© 2015 by Roland DEHGHAN KAMARAGI

The ventilation and cooling in the traditional architecture of the Persian Gulf

History devices, modeling, performance evaluation.

Objective of thesis
  1. On-site research

  2. Tests on small-scale model in a wind tunnel

  3. Numerical analyzes using CFD (Computational Fluid Dynamics)

  4. Comparison of results

Four research axes were investigated for an in-depth study of Badgirs (wind towers) in Iran.

The first phase involved measurements of eleven wind towers to understand their physical and typological aspects. This research offered an overall idea about different forms of Badgir constructed since the 18th century in Iran. We have demonstrated that the specific design of natural ventilation systems depend not only on the building’s forms, but also varied to accommodate the local climate.

We found some important weaknesses on traditional Badgirs. For example, we have observed that part of the air escapes through opposite channels before descending the main column. Or, a great part of energy stored by inner walls seemed insufficient for a very hot day. In fact traditional Badgirs fail to achieve a full potential of evaporative cooling, in spite of the fountains located under the conduits.
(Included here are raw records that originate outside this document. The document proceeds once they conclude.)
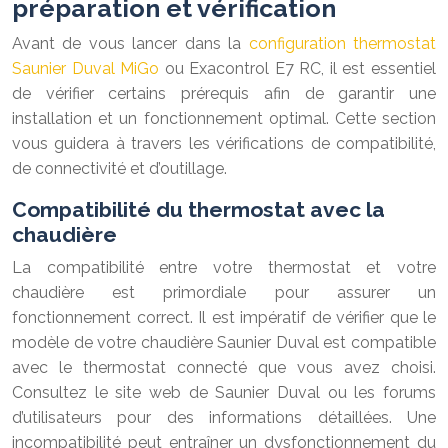
préparation et vérification
Avant de vous lancer dans la
configuration thermostat
Saunier Duval MiGo
ou Exacontrol E7 RC, il est essentiel
de vérifier certains prérequis afin de garantir une
installation et un fonctionnement optimal. Cette section
vous guidera à travers les vérifications de compatibilité,
de connectivité et d’outillage.
Compatibilité du thermostat avec la
chaudière
La compatibilité entre votre thermostat et votre
chaudière est primordiale pour assurer un
fonctionnement correct. Il est impératif de vérifier que le
modèle de votre chaudière Saunier Duval est compatible
avec le thermostat connecté que vous avez choisi.
Consultez le site web de Saunier Duval ou les forums
d’utilisateurs pour des informations détaillées. Une
incompatibilité peut entraîner un dysfonctionnement du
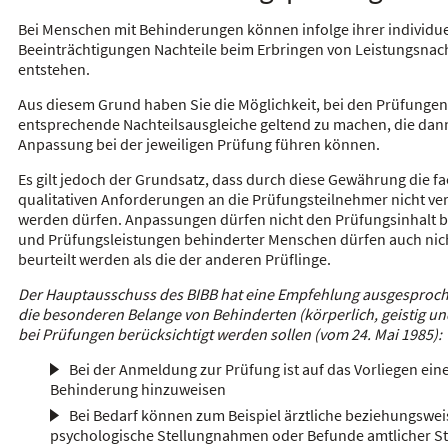
Bei Menschen mit Behinderungen können infolge ihrer individue
Beeinträchtigungen Nachteile beim Erbringen von Leistungsna
entstehen.
Aus diesem Grund haben Sie die Möglichkeit, bei den Prüfungen
entsprechende Nachteilsausgleiche geltend zu machen, die dann
Anpassung bei der jeweiligen Prüfung führen können.
Es gilt jedoch der Grundsatz, dass durch diese Gewährung die fa
qualitativen Anforderungen an die Prüfungsteilnehmer nicht ver
werden dürfen. Anpassungen dürfen nicht den Prüfungsinhalt b
und Prüfungsleistungen behinderter Menschen dürfen auch nic
beurteilt werden als die der anderen Prüflinge.
Der Hauptausschuss des BIBB hat eine Empfehlung ausgesproch
die besonderen Belange von Behinderten (körperlich, geistig un
bei Prüfungen berücksichtigt werden sollen (vom 24. Mai 1985):
Bei der Anmeldung zur Prüfung ist auf das Vorliegen ein
Behinderung hinzuweisen
Bei Bedarf können zum Beispiel ärztliche beziehungswei
psychologische Stellungnahmen oder Befunde amtlicher St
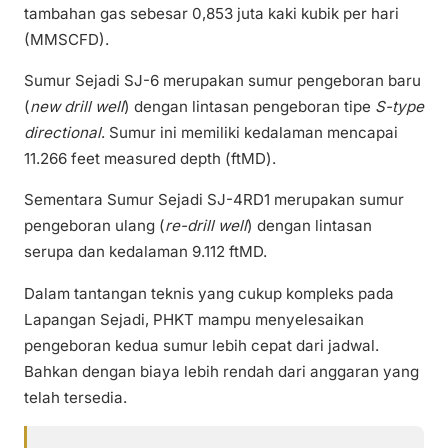
tambahan gas sebesar 0,853 juta kaki kubik per hari
(MMSCFD).
Sumur Sejadi SJ-6 merupakan sumur pengeboran baru
(
new drill well
) dengan lintasan pengeboran tipe
S-type
directional
. Sumur ini memiliki kedalaman mencapai
11.266 feet measured depth (ftMD).
Sementara Sumur Sejadi SJ-4RD1 merupakan sumur
pengeboran ulang (
re-drill well
) dengan lintasan
serupa dan kedalaman 9.112 ftMD.
Dalam tantangan teknis yang cukup kompleks pada
Lapangan Sejadi, PHKT mampu menyelesaikan
pengeboran kedua sumur lebih cepat dari jadwal.
Bahkan dengan biaya lebih rendah dari anggaran yang
telah tersedia.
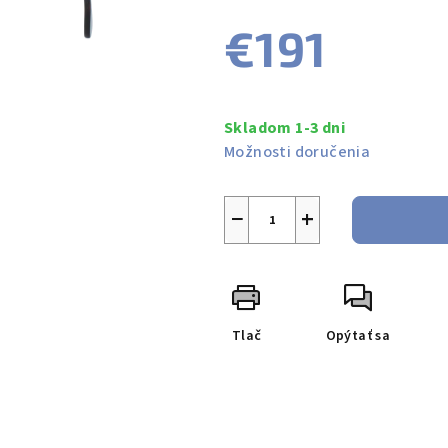
produktu
€191
je
0,0
z
Jednotková
5
cena:
Skladom 1-3 dni
hviezdičiek.
Možnosti doručenia
−
+
Tlač
Opýtať sa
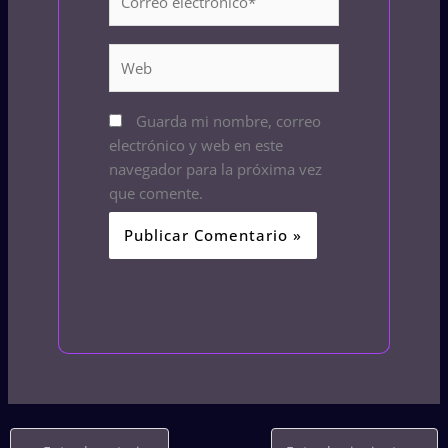
electrónico*
Web
Guarda mi nombre, correo
electrónico y web en este
navegador para la próxima vez
que comente.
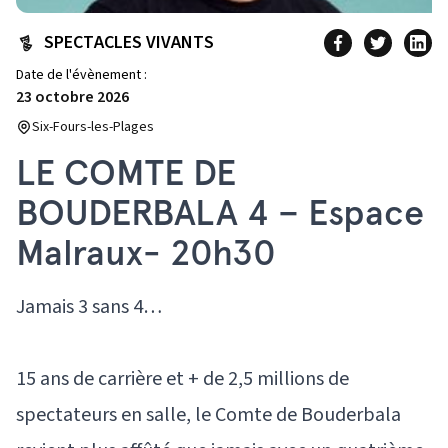
SPECTACLES VIVANTS
Date de l'évènement :
23 octobre 2026
Six-Fours-les-Plages
LE COMTE DE
BOUDERBALA 4 – Espace
Malraux- 20h30
Jamais 3 sans 4…
15 ans de carrière et + de 2,5 millions de
spectateurs en salle, le Comte de Bouderbala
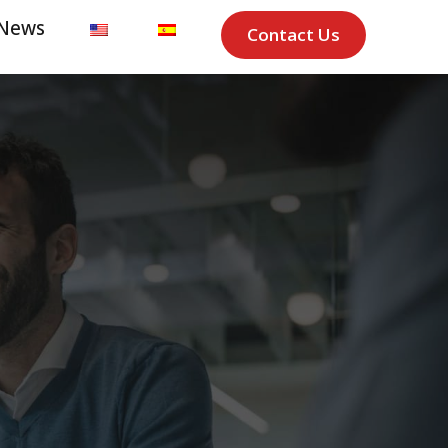
News
Contact Us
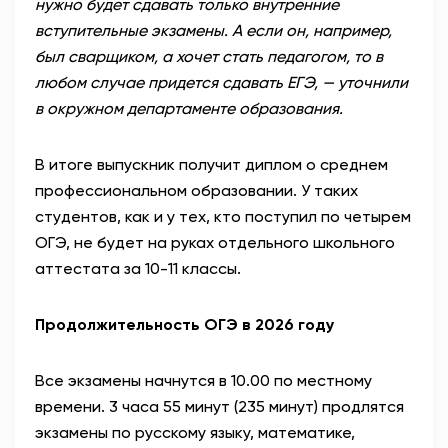
нужно будет сдавать только внутренние
вступительные экзамены. А если он, например,
был сварщиком, а хочет стать педагогом, то в
любом случае придется сдавать ЕГЭ, — уточнили
в окружном департаменте образования.
В итоге выпускник получит диплом о среднем
профессиональном образовании. У таких
студентов, как и у тех, кто поступил по четырем
ОГЭ, не будет на руках отдельного школьного
аттестата за 10-11 классы.
Продолжительность ОГЭ в 2026 году
Все экзамены начнутся в 10.00 по местному
времени. 3 часа 55 минут (235 минут) продлятся
экзамены по русскому языку, математике,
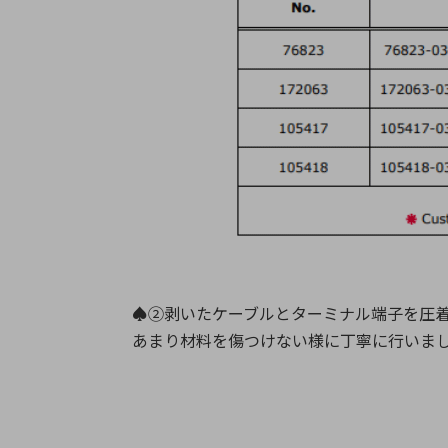
♠②剥いたケーブルとターミナル端子を圧
あまり材料を傷つけない様に丁寧に行いま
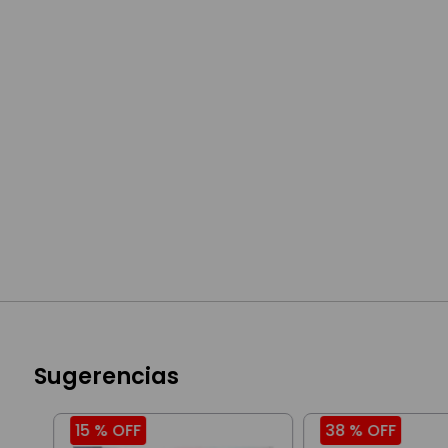
Sugerencias
15 %
OFF
38 %
OFF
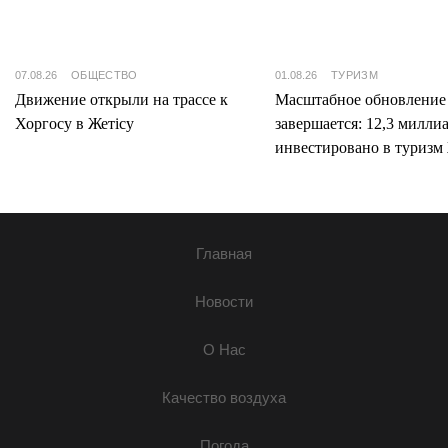
07.08.26
ОБЩЕСТВО
01.08.26
ТУРИЗМ
Движение открыли на трассе к
Масштабное обновление
Хоргосу в Жетісу
завершается: 12,3 милли
инвестировано в туризм 
Главная
Новости
О Нас
Качество воздуха
Погода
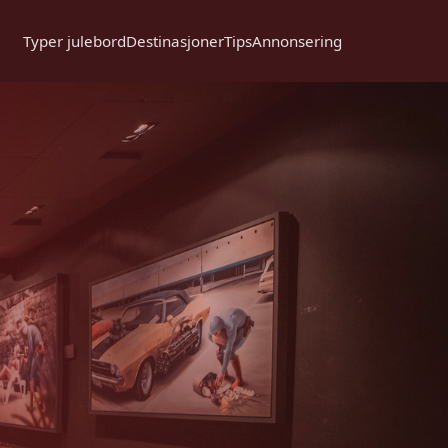
Typer julebord
Destinasjoner
Tips
Annonsering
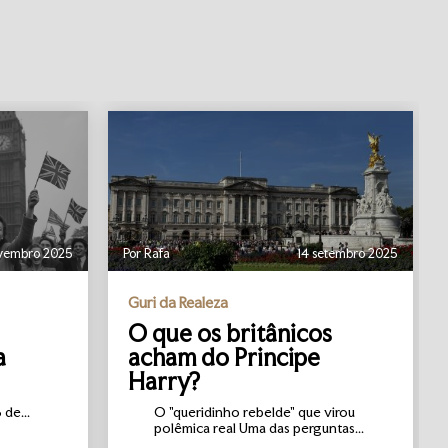
vembro 2025
Por Rafa
14 setembro 2025
Guri da Realeza
O que os britânicos
a
acham do Principe
Harry?
de...
O "queridinho rebelde" que virou
polêmica real Uma das perguntas...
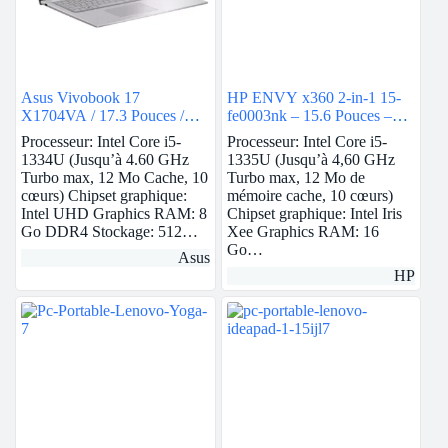
Asus Vivobook 17
HP ENVY x360 2-in-1 15-
X1704VA / 17.3 Pouces /
fe0003nk – 15.6 Pouces –
intel i5 / RAM 8Go / 512Go
intel i5 – RAM 16Go –
Processeur: Intel Core i5-
Processeur: Intel Core i5-
SSD / Intel UHD
512Go SSD – Intel Iris Xe
1334U (Jusqu’à 4.60 GHz
1335U (Jusqu’à 4,60 GHz
Turbo max, 12 Mo Cache, 10
Turbo max, 12 Mo de
cœurs) Chipset graphique:
mémoire cache, 10 cœurs)
Intel UHD Graphics RAM: 8
Chipset graphique: Intel Iris
Go DDR4 Stockage: 512…
Xee Graphics RAM: 16
Go…
Asus
HP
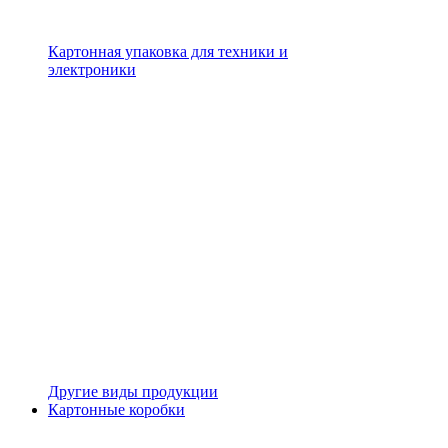
Картонная упаковка для техники и
электроники
Другие виды продукции
Картонные коробки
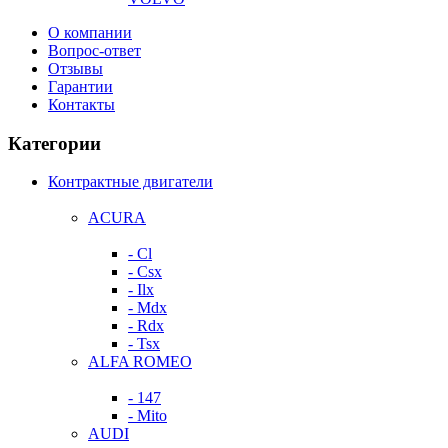
О компании
Вопрос-ответ
Отзывы
Гарантии
Контакты
Категории
Контрактные двигатели
ACURA
- Cl
- Csx
- Ilx
- Mdx
- Rdx
- Tsx
ALFA ROMEO
- 147
- Mito
AUDI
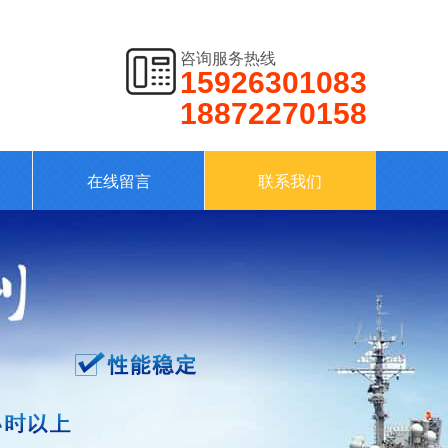
咨询服务热线
15926301083
18872270158
在线留言
联系我们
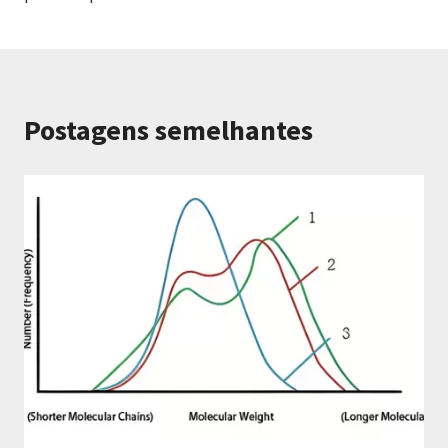
Postagens semelhantes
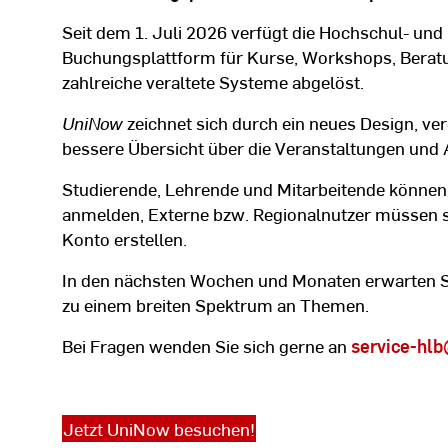
Seit dem 1. Juli 2026 verfügt die Hochschul- und
Buchungsplattform für Kurse, Workshops, Bera
zahlreiche veraltete Systeme abgelöst.
UniNow
zeichnet sich durch ein neues Design, ver
bessere Übersicht über die Veranstaltungen und 
Studierende, Lehrende und Mitarbeitende können
anmelden, Externe bzw. Regionalnutzer müssen si
Konto erstellen.
In den nächsten Wochen und Monaten erwarten S
zu einem breiten Spektrum an Themen.
Bei Fragen wenden Sie sich gerne an
service-hlb
Jetzt UniNow besuchen!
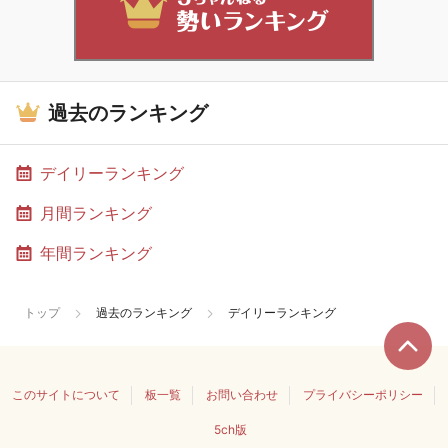
過去のランキング
デイリーランキング
月間ランキング
年間ランキング
トップ
過去のランキング
デイリーランキング
このサイトについて
板一覧
お問い合わせ
プライバシーポリシー
5ch版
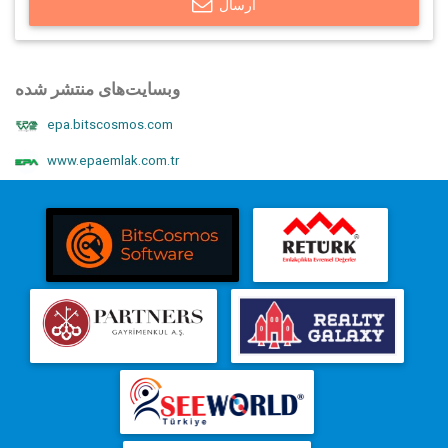
ارسال
وبسایت‌های منتشر شده
epa.bitscosmos.com
www.epaemlak.com.tr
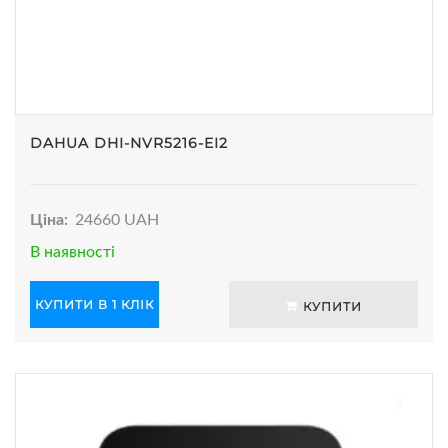
DAHUA DHI-NVR5216-EI2
Ціна:
24660 UAH
В наявності
КУПИТИ В 1 КЛІК
КУПИТИ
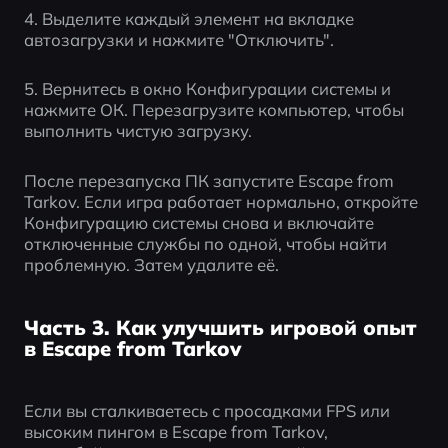
4. Выделите каждый элемент на вкладке 
автозагрузки и нажмите "Отключить".
5. Вернитесь в окно Конфигурации системы и 
нажмите ОК. Перезагрузите компьютер, чтобы 
выполнить чистую загрузку.
После перезапуска ПК запустите Escape from 
Tarkov. Если игра работает нормально, откройте 
Конфигурацию системы снова и включайте 
отключенные службы по одной, чтобы найти 
проблемную. Затем удалите её.
Часть 3. Как улучшить игровой опыт
в Escape from Tarkov
Если вы сталкиваетесь с просадками FPS или 
высоким пингом в Escape from Tarkov, 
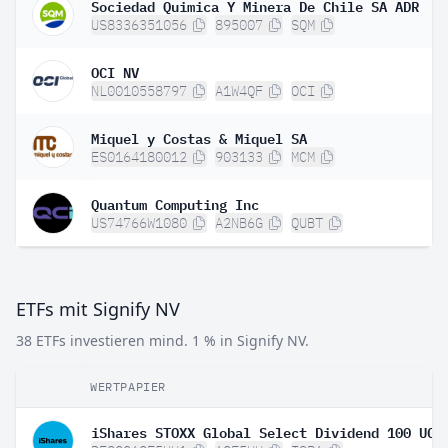
Sociedad Quimica Y Minera De Chile SA ADR
US8336351056
895007
SQM
OCI NV
NL0010558797
A1W4QF
OCI
Miquel y Costas & Miquel SA
ES0164180012
903133
MCM
Quantum Computing Inc
US74766W1080
A2NB6G
QUBT
ETFs mit Signify NV
38 ETFs investieren mind. 1 % in Signify NV.
WERTPAPIER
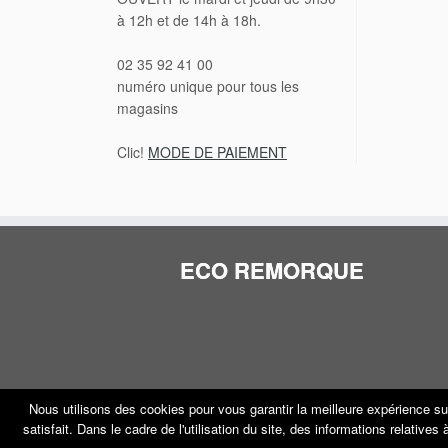
à 12h et de 14h à 18h.
02 35 92 41 00
numéro unique pour tous les
magasins
Clic!
MODE DE PAIEMENT
ECO REMORQUE
Nous utilisons des cookies pour vous garantir la meilleure expérience su
satisfait. Dans le cadre de l'utilisation du site, des informations relative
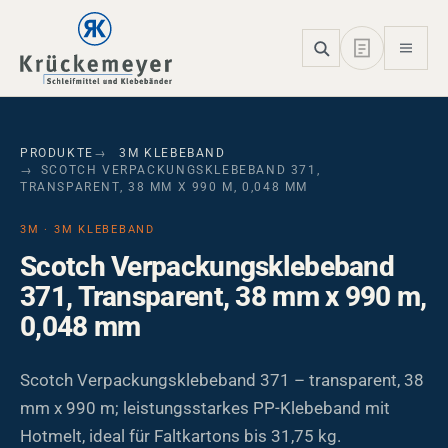
Skip to main navigation
Skip to main content
Skip to page footer
PRODUKTE
3M KLEBEBAND
SCOTCH VERPACKUNGSKLEBEBAND 371,
TRANSPARENT, 38 MM X 990 M, 0,048 MM
3M · 3M KLEBEBAND
Scotch Verpackungsklebeband
371, Transparent, 38 mm x 990 m,
0,048 mm
Scotch Verpackungsklebeband 371 – transparent, 38
mm x 990 m; leistungsstarkes PP-Klebeband mit
Hotmelt, ideal für Faltkartons bis 31,75 kg.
The second phase of our research was focused on constructing three different small scale models of Badgir to test in a wind tunnel. On this occasion we studied the wind behavior in each duct. For more accuracy, the validity of theoretical assumptions was constantly verified with experimental tools. Wind tunnel tests were used to evaluate the precision of measurement methods and uncertainty of experimental results.

The third focus of our research was to draw different type of Badgirs with Gambit and analyze them with Fluent to implement a numerical simulation.

The fourth phase was to build a half-scale Badgir (scale 1/200, 6 meters high). This experience is already carried out at the University of Lyon. The construction was performed over 5 days in April 2015. The Badgir was built by the students of ENSAPM where I teach architecture at this time.